Japonya ziyaret etmeyi ve daha iyi tanımayı hayal ettiğim ülkelerden biri. Japon edebiyatını okumak da bir adım atmayı sağlıyor.
Sayaka Murata, 2016 yılında Kasiyer ile Japonya'da büyük başarı elde etti.
36 yaşındaki bir kadının hikayesi, Keiko, duygusal bağları olmayan, hala bakire ve 24 saatlik bir markette yarı zamanlı çalışandır. Başka bir yere yatırım yapmadan ve sosyal yaşamını mümkün olduğunca kısıtlayarak rutin olarak seçtiği bu hayat tarzını yaşamaktadır. Bir rutin ve biraz robotik varlığı ("Mağazamıza Hoşgeldiniz!" onun mottosudur), özellikle de onun özel hayatı bilinmediğinden, çevresinde şüpheli görünmesini sağlar.
Keiko akrabalarına göre farklı, "hasta". Japon toplumu iyilik, ahlak ve örgütlenme kodlarında özellikle katıdır, ancak biz çok daha mı hoşgörülüyüz? Her şeyden önce norm. Bazıları içinde kaybolabilir, yerlerini bulmak için mücadele edebilir ve bu baskı her zaman daha güçlü, daha invaziv, ısrarlı, sabit olduğu için daha fazladır.
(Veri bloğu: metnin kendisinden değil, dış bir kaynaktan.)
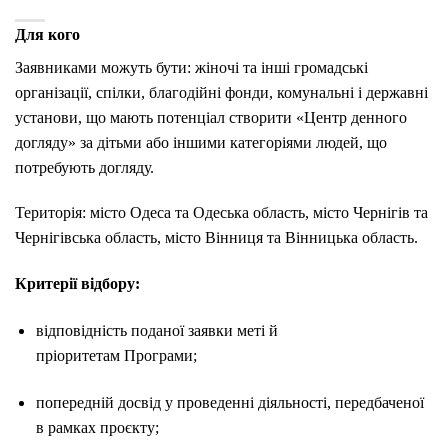
Для кого
Заявниками можуть бути: жіночі та інші громадські
організації, спілки, благодійні фонди, комунальні і державні
установи, що мають потенціал створити «Центр денного
догляду» за дітьми або іншими категоріями людей, що
потребують догляду.
Територія: місто Одеса та Одеська область, місто Чернігів та
Чернігівська область, місто Вінниця та Вінницька область.
Критерії відбору:
відповідність поданої заявки меті й
пріоритетам Програми;
попередній досвід у проведенні діяльності, передбаченої
в рамках проєкту;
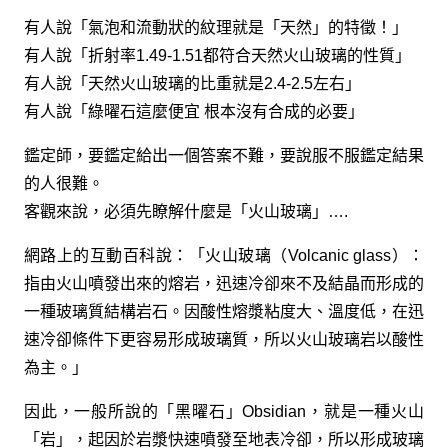
有人說「氣泡和流動狀的紋理就是「天然」的特徵！」
有人說「折射率1.49-1.51都符合天然火山玻璃的性質」
有人說「天然火山玻璃的比重就是2.4-2.5左右」
有人說「綠曜石這麼便宜 根本沒有合成的必要」
鑑定師，要鑑定給出一個答案不難，要說服不服鑑定結果
的人很難。
客觀來說，必須先瞭解什麼是「火山玻璃」….
網路上的互動百科說：「火山玻璃（Volcanic glass）：
指由火山噴發出來的熔岩，迅速冷卻來不及結晶而形成的
一種玻璃質結構岩石。因酸性熔漿粘度大、溫度低，在迅
速冷卻條件下更容易形成玻璃質，所以火山玻璃岩以酸性
為主。」
因此，一般所說的「黑曜石」Obsidian，就是一種火山
「岩」，起因於岩漿快速噴發至地表冷卻，所以形成玻璃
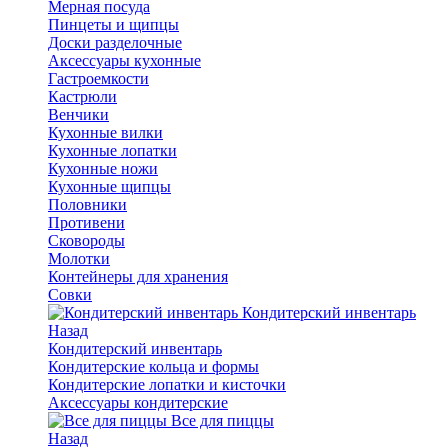
Мерная посуда
Пинцеты и щипцы
Доски разделочные
Аксессуары кухонные
Гастроемкости
Кастрюли
Венчики
Кухонные вилки
Кухонные лопатки
Кухонные ножи
Кухонные щипцы
Половники
Противени
Сковороды
Молотки
Контейнеры для хранения
Совки
Кондитерский инвентарь
Назад
Кондитерский инвентарь
Кондитерские кольца и формы
Кондитерские лопатки и кисточки
Аксессуары кондитерские
Все для пиццы
Назад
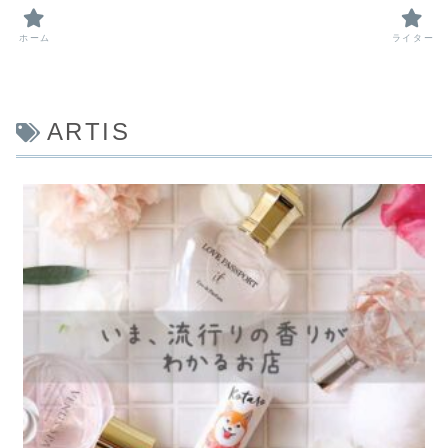
ホーム
ライター
ARTIS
Kitabın çok tuhaf bir mizahla saçma bir tarafı var, bir anlamda tarif edilen şey oldukça korkutucu. Diğer yandan, Japon toplumu hakkında bilinenleri, belirli bir normalliğe ve dışlanmaya cevap verme ihtiyacı üzerindeki sürekli baskısı ile birleştiriyor. Farklı bir hayat sürmek isteyenleri konu ediniyor. Yazarın toplumsal yapı hakkında ki çarpıcı gerçekliği yüzüstüne çıkaran ifadeleri aslında sorgulatan türdendi.
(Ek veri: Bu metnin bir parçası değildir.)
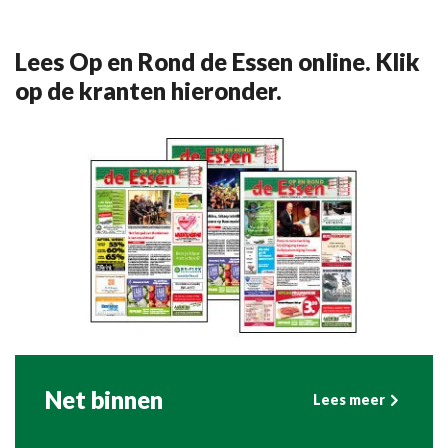
Lees Op en Rond de Essen online. Klik
op de kranten hieronder.
Net binnen
Lees meer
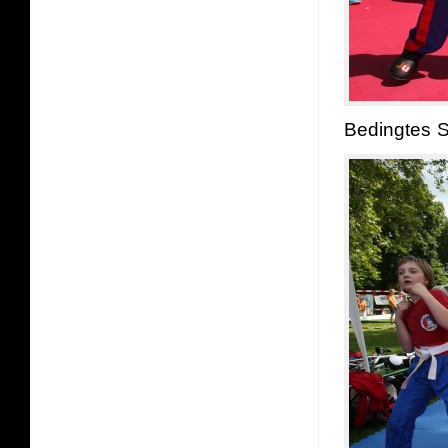
Bedingtes Sp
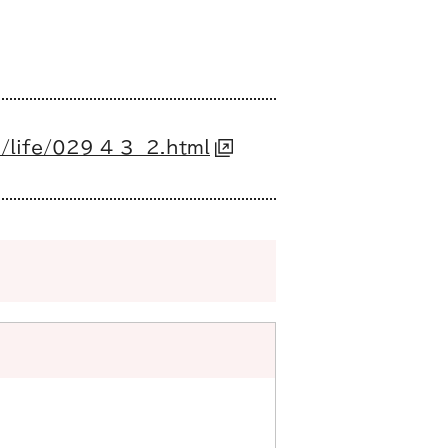
/life/029_4_3__2.html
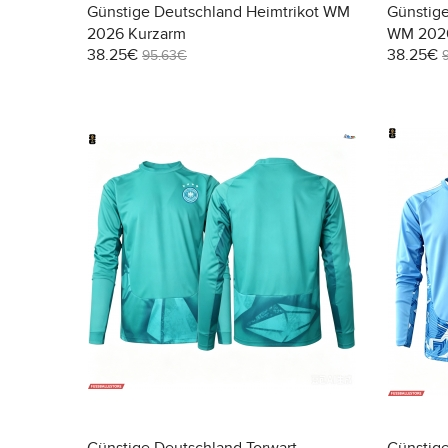
Günstige Deutschland Heimtrikot WM
Günstige
2026 Kurzarm
WM 2026
38.25€
38.25€
95.63€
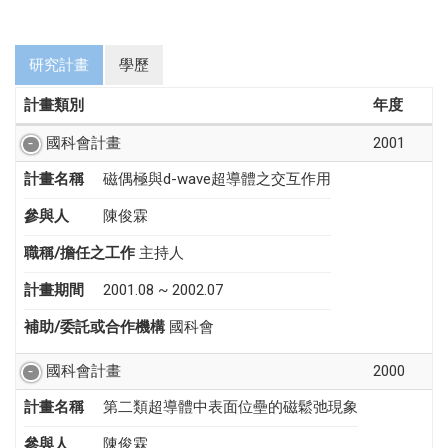
研究計畫
學歷
計畫類別
年度
國科會計畫
2001
計畫名稱
磁偶極與d-wave超導體之交互作用
參與人
陳俊霖
職稱/擔任之工作
主持人
計畫期間
2001.08 ~ 2002.07
補助/委託或合作機構
國科會
國科會計畫
2000
計畫名稱
第二類超導體中表面位壘的磁鬆弛現象
參與人
陳俊霖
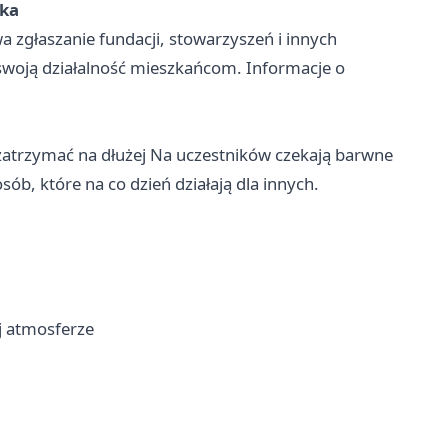
ska
wa zgłaszanie fundacji, stowarzyszeń i innych
 swoją działalność mieszkańcom. Informacje o
ę zatrzymać na dłużej Na uczestników czekają barwne
sób, które na co dzień działają dla innych.
j atmosferze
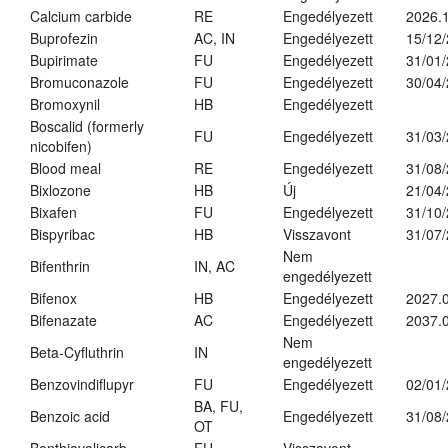
Calcium carbide
RE
Engedélyezett
2026.1
Buprofezin
AC, IN
Engedélyezett
15/12
Bupirimate
FU
Engedélyezett
31/01
Bromuconazole
FU
Engedélyezett
30/04
Bromoxynil
HB
Engedélyezett
Boscalid (formerly
FU
Engedélyezett
31/03
nicobifen)
Blood meal
RE
Engedélyezett
31/08
Bixlozone
HB
Új
21/04
Bixafen
FU
Engedélyezett
31/10
Bispyribac
HB
Visszavont
31/07
Nem
Bifenthrin
IN, AC
engedélyezett
Bifenox
HB
Engedélyezett
2027.0
Bifenazate
AC
Engedélyezett
2037.
Nem
Beta-Cyfluthrin
IN
engedélyezett
Benzovindiflupyr
FU
Engedélyezett
02/01
BA, FU,
Benzoic acid
Engedélyezett
31/08
OT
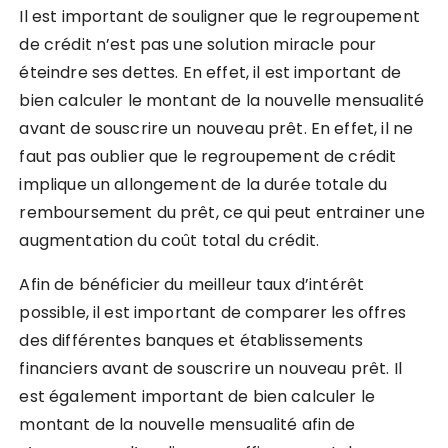
Il est important de souligner que le regroupement
de crédit n’est pas une solution miracle pour
éteindre ses dettes. En effet, il est important de
bien calculer le montant de la nouvelle mensualité
avant de souscrire un nouveau prêt. En effet, il ne
faut pas oublier que le regroupement de crédit
implique un allongement de la durée totale du
remboursement du prêt, ce qui peut entrainer une
augmentation du coût total du crédit.
Afin de bénéficier du meilleur taux d’intérêt
possible, il est important de comparer les offres
des différentes banques et établissements
financiers avant de souscrire un nouveau prêt. Il
est également important de bien calculer le
montant de la nouvelle mensualité afin de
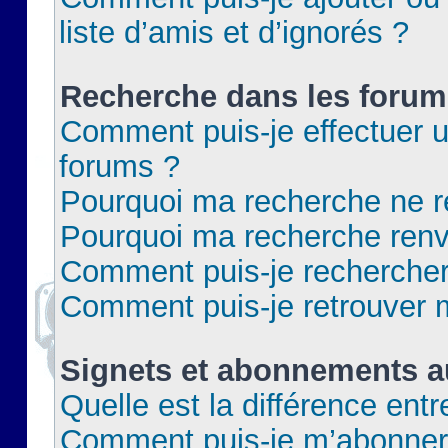
liste d’amis et d’ignorés ?
Recherche dans les forum
Comment puis-je effectuer 
forums ?
Pourquoi ma recherche ne re
Pourquoi ma recherche renv
Comment puis-je rechercher 
Comment puis-je retrouver 
Signets et abonnements a
Quelle est la différence ent
Comment puis-je m’abonner 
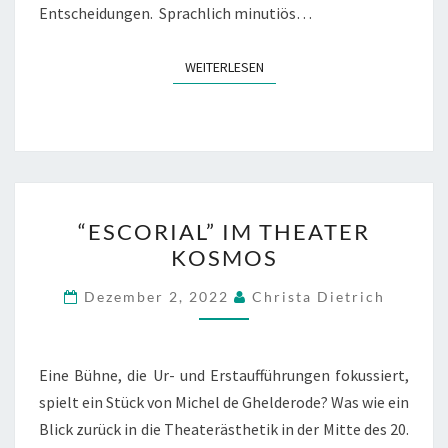
Entscheidungen. Sprachlich minutiös…
WEITERLESEN
WEITERLESEN
“ESCORIAL”
“ESCORIAL” IM THEATER
IM
KOSMOS
THEATER
KOSMOS
Dezember 2, 2022
Christa Dietrich
Eine Bühne, die Ur- und Erstaufführungen fokussiert,
spielt ein Stück von Michel de Ghelderode? Was wie ein
Blick zurück in die Theaterästhetik in der Mitte des 20.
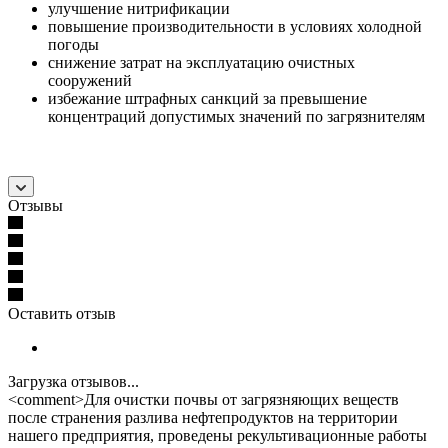
улучшение нитрификации
повышение производительности в условиях холодной
погоды
снижение затрат на эксплуатацию очистных
сооружений
избежание штрафных санкций за превышение
концентраций допустимых значений по загрязнителям
Отзывы
Оставить отзыв
Загрузка отзывов...
<comment>Для очистки почвы от загрязняющих веществ
после странения разлива нефтепродуктов на территории
нашего предприятия, проведены рекультивационные работы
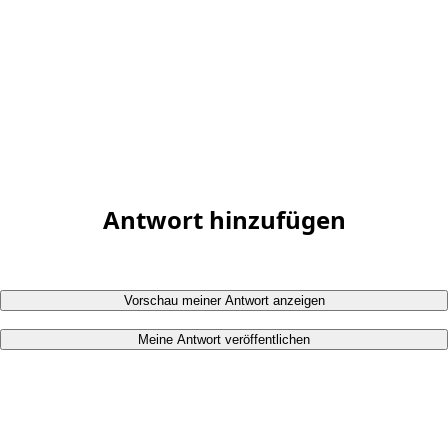
Antwort hinzufügen
Vorschau meiner Antwort anzeigen
Meine Antwort veröffentlichen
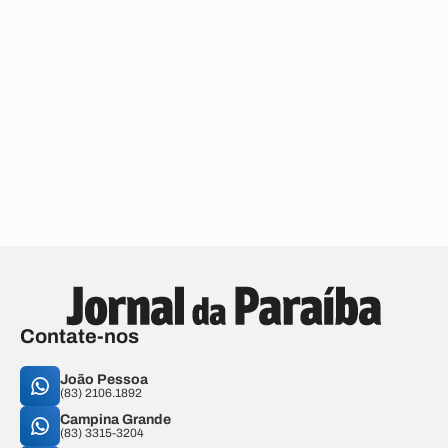
Contate-nos
João Pessoa
(83) 2106.1892
Campina Grande
(83) 3315-3204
Kasiyer oldukça minimalist ve bazen rahatsız edici olmasına rağmen yine de hoş bir okuma sağlıyor.
En şaşırtıcı olanı, yazarın biyografisine baktığınızda, gerçek hayatta yarı zamanlı bir kasiyer olarak çalışmaya devam etmesidir. Otobiyografik anlatı ne kadar ileri gidiyor ? Cevabı sadece Sayaka Murata biliyor.